Check each line of the material that follows, and copy those holding the string "exactly".

▶ **Data shown**
┏━━

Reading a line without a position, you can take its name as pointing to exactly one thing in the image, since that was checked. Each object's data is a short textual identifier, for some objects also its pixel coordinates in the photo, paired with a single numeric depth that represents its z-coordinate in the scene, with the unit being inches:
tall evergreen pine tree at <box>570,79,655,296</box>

┗━━
┏━━

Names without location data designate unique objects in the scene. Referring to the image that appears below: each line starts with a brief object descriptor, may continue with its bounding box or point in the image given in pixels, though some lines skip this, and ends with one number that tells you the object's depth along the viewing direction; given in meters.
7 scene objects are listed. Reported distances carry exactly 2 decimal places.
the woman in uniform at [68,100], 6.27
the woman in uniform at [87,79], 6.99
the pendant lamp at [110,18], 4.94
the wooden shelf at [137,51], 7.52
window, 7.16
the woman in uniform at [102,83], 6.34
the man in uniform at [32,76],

┗━━

▶ **Result**
Reading a line without a position, you can take its name as pointing to exactly one thing in the image, since that was checked. Each object's data is a short textual identifier, for some objects also its pixel coordinates in the photo, paired with a single numeric depth that represents its z-coordinate in the scene, with the unit being inches:
7 scene objects are listed. Reported distances carry exactly 2 decimal places.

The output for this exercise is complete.